▶ **ABOUT THIS TASK**
Count the lines of the records that contain the word "Кортни" and give only that number.

▶ **DATA SUPPLIED**
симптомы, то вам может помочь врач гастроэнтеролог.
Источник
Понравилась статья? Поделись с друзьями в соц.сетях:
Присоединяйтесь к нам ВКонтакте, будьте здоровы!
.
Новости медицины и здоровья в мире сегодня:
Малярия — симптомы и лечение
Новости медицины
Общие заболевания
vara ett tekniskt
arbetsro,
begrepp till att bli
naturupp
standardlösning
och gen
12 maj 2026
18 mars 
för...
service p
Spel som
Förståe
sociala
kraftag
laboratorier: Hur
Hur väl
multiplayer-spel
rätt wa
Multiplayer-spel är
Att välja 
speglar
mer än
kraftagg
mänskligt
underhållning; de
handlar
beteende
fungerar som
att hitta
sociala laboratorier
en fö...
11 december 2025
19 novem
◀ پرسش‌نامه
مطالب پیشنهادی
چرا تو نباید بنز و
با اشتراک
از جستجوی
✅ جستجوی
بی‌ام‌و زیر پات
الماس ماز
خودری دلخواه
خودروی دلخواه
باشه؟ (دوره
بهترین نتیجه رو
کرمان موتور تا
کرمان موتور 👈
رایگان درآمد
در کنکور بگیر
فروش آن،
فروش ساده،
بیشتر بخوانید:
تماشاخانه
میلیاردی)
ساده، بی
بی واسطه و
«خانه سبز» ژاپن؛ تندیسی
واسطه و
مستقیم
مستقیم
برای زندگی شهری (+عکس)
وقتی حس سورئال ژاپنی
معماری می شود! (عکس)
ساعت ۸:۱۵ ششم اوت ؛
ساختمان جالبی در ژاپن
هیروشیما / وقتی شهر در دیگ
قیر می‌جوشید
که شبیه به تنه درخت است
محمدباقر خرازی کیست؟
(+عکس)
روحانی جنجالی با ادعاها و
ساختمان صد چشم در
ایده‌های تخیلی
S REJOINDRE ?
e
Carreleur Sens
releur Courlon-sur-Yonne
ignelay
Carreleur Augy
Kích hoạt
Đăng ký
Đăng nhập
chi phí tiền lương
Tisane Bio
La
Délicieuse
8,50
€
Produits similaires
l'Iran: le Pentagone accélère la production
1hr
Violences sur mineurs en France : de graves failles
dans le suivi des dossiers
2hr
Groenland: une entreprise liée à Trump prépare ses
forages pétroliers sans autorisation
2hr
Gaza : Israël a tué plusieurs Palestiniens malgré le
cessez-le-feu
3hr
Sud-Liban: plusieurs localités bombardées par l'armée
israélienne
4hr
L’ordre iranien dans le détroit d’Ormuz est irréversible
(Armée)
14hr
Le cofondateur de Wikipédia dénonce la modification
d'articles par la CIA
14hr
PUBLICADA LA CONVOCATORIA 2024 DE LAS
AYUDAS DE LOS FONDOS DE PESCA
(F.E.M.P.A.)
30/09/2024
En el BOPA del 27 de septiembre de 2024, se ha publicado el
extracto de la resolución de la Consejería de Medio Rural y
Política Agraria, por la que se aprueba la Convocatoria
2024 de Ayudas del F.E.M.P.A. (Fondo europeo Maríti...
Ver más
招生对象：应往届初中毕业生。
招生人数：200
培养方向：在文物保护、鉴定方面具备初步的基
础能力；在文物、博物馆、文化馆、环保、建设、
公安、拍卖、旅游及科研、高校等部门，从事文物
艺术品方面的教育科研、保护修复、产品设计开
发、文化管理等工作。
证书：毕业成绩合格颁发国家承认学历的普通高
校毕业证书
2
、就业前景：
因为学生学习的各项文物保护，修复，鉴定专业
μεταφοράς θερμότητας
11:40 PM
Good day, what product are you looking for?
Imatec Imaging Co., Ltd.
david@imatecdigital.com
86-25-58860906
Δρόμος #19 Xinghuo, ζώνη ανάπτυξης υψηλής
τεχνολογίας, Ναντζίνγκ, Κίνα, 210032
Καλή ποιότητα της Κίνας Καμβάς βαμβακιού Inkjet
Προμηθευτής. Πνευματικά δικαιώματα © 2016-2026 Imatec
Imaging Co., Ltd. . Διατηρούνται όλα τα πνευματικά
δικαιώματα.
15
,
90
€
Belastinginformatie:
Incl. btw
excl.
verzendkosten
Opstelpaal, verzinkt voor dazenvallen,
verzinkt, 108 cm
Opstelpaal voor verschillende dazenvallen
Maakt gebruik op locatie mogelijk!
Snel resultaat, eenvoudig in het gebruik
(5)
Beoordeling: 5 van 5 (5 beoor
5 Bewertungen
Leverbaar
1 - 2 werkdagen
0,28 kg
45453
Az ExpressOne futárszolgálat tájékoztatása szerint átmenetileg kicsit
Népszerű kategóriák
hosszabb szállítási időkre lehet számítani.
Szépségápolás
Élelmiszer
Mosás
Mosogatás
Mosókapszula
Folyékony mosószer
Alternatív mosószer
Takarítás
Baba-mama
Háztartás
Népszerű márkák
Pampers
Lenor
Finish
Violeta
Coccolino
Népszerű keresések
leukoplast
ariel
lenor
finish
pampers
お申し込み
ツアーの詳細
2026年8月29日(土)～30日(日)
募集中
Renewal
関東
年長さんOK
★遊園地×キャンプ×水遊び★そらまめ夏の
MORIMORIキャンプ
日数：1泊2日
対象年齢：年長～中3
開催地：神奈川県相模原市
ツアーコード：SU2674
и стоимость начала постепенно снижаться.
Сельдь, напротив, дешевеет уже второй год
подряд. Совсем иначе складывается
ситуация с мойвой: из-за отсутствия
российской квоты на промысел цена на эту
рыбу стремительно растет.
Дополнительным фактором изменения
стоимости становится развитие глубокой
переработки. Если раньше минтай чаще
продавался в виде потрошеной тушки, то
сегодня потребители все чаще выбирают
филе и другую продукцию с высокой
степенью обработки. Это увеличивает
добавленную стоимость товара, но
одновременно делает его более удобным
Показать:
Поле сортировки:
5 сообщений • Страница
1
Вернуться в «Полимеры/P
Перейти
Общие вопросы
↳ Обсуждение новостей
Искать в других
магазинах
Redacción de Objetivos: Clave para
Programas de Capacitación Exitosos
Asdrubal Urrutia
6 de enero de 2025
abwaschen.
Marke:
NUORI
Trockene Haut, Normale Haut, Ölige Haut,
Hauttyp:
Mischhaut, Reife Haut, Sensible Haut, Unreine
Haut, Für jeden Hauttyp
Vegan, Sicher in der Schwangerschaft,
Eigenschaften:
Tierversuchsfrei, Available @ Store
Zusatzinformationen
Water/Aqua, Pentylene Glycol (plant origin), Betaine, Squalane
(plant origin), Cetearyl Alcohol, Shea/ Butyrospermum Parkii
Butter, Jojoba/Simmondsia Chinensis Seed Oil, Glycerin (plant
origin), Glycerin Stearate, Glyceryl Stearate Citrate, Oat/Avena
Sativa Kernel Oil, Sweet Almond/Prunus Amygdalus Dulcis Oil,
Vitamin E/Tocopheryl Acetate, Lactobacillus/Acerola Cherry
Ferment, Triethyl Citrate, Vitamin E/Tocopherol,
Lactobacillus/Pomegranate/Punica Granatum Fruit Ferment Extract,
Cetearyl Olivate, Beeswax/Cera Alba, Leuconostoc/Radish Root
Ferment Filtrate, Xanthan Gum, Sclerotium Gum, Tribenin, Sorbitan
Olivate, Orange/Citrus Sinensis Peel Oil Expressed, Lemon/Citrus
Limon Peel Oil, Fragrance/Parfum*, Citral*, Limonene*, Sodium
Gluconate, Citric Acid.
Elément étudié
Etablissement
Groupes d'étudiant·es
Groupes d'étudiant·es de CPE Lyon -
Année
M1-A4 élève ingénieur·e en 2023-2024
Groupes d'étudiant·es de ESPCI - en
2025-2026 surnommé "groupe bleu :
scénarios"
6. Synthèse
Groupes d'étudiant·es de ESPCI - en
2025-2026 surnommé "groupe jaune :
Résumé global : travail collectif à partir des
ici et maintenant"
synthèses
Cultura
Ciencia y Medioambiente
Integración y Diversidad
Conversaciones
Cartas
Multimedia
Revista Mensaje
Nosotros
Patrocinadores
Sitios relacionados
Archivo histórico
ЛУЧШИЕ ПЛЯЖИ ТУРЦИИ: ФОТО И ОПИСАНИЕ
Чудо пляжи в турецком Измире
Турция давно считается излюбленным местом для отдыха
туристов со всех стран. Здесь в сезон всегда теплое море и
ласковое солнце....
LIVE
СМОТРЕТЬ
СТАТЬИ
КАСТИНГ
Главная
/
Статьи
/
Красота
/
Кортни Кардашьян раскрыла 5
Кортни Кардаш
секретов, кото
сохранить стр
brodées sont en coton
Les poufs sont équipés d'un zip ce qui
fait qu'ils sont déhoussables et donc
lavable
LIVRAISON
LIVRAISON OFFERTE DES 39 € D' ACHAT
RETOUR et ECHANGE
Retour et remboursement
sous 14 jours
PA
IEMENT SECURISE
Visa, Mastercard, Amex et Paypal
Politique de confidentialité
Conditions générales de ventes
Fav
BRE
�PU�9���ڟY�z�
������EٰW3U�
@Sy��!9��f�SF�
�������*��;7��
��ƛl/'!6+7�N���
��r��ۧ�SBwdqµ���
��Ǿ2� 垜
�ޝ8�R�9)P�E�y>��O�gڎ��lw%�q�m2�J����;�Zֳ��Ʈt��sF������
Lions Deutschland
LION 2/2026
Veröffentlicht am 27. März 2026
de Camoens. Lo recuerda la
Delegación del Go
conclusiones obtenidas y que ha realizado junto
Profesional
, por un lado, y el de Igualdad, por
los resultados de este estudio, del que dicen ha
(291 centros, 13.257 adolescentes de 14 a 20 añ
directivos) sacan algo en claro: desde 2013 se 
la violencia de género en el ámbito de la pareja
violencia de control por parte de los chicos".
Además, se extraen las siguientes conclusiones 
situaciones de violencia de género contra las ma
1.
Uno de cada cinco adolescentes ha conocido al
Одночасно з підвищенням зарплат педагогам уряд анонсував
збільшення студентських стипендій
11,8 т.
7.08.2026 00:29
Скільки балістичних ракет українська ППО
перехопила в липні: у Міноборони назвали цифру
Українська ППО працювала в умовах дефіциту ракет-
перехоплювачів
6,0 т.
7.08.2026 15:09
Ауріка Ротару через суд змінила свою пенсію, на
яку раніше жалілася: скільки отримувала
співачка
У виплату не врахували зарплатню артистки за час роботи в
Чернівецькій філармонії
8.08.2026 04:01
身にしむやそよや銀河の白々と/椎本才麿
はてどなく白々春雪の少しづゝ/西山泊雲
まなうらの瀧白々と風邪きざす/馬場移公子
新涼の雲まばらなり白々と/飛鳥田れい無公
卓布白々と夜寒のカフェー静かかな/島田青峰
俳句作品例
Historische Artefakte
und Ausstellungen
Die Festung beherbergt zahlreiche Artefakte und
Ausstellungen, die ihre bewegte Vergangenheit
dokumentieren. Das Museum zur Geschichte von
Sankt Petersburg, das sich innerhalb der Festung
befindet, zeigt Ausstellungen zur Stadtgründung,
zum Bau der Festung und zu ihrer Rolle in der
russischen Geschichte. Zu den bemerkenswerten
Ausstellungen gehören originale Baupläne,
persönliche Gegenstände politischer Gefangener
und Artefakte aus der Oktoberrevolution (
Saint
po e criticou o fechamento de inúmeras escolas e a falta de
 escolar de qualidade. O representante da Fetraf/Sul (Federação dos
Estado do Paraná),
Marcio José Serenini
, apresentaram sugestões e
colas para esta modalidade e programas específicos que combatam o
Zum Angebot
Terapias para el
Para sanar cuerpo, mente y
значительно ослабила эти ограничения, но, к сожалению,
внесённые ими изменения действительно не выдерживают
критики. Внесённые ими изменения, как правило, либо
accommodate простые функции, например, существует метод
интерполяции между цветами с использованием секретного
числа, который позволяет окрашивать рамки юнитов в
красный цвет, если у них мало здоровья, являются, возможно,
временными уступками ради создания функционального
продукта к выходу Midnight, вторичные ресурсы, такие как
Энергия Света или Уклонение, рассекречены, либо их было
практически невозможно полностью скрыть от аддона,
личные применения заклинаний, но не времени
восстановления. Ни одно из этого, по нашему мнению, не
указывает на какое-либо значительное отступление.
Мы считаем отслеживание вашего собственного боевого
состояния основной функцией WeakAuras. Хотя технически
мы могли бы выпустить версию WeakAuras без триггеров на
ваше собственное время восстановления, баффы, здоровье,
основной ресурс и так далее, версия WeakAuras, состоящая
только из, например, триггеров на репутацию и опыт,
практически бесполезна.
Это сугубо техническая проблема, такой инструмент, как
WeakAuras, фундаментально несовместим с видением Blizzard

▶ **WRITTEN ANSWER**
2